To determine the maximum respiration rate and affinity for acetone and 2‐propanol, respiratory kinetics were measured using 0–10 μM acetone (Figure 3A) and 0–50 μM 2‐propanol (Figure 3B), with SolV cells grown on these respective substrates. Michaelis–Menten fits of the oxygen consumption data showed a maximum respiration rate of 95.5 ± 1.2 μmol O_2_·min^−1^·g DW^−1^ on acetone, with an apparent affinity of 0.4 ± 0.02 μM acetone. For 2‐propanol, the maximum respiration rate of 120 ± 7.9 μmol O_2_·min^−1^·g DW^−1^ was determined, with an apparent affinity of 5.4 ± 1.0 μM for 2‐propanol.
Oxygen consumption of acetone‐grown cells on varying acetone (A) and 2‐propanol‐grown cells on varying 2‐propanol (B) concentrations. Black lines represent a curve fit using Michaelis–Menten kinetics. Data is represented as the mean with error bars indicating standard deviation (n = 3).

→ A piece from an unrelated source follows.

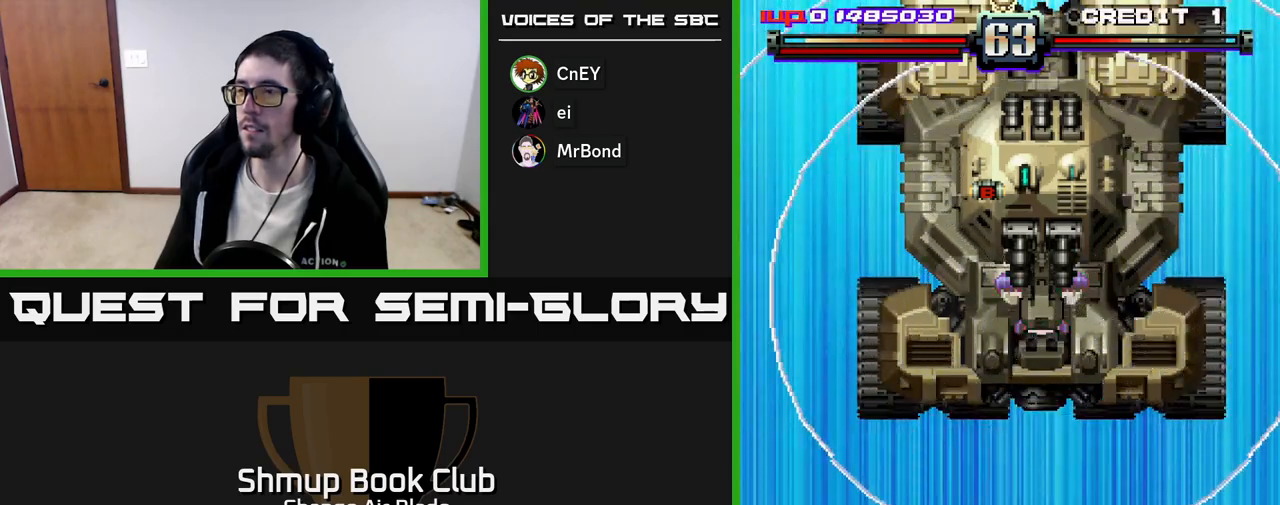
{"buttons": ["A", "DPAD_RIGHT"], "left_stick": "center", "right_stick": "center", "events": []}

Transcriptomic Analysis on 2‐Propanol & Acetone
3.2
To investigate the metabolic pathways responsible for 2‐propanol and acetone conversion in M. fumariolicum SolV, RNAseq was performed on steady‐state chemostat cultures utilising 2‐propanol and acetone for growth, respectively. These data were compared with previous RNAseq data on a methane‐grown steady‐state chemostat culture (Schmitz et al. 2023) to determine up/downregulation of specific genes. Several genes were significantly upregulated (log_2_FC ≥ 2 and padj ≤ 0.5) in cells growing on 2‐propanol/acetone, compared to methane (Supplementary Table S1). Amongst these genes, 20 were annotated as unknown proteins and transposases, whereas 35 genes involved in major metabolic pathways were identified (Supplementary Table S2). The most striking difference was observed in a gene cluster (Mfumv2_1600–1612, Figure 4) containing the pmoCAB3 operon (Mfumv2_1604–1606). This cluster is barely expressed with methane as an energy source (8–500 TPM), but highly expressed under 2‐propanol/acetone growth (1500–47,000 TPM; 20‐330‐fold upregulation). Besides a copy of pMMO, this cluster contains genes encoding a putative alcohol dehydrogenase (wrba1, Mfumv2_1600), an unknown beta‐barrel containing membrane protein (Mfumv2_1601), PEP synthetase (ppsA, Mfumv2_1602), lactoylglutathione lyase (glyoxalase I, gloA, Mfumv2_1606), GMC‐type oxidoreductase (gmcAB, Mfumv2_1609–1610) and D‐lactate dehydrogenase (glcF and glcD, Mfumv2_1611–1612). These enzymes could be involved in the downstream pathway of acetone/2‐propanol oxidation. In addition, a putative particulate methane monooxygenase subunit D (pmoD, Mfumv2_1603) is part of this highly upregulated gene cluster (1987 TMP, 233‐fold upregulation). PmoD is a membrane protein with a C‐terminal transmembrane helix with the proposed function as a transport protein. Recently, direct evidence for the involvement of PmoD in acetone oxidation was described (Chau et al. 2022). The PmoD encoding gene from strain IT6 was heterologously expressed in Methylomonas sp. DH‐1. The coupling with its endogenous pMMO resulted in a boost in acetol production from acetone by cell suspensions. However, the specific mechanism by which PmoD assists the pMMO3 complex in acetone oxidation remains elusive.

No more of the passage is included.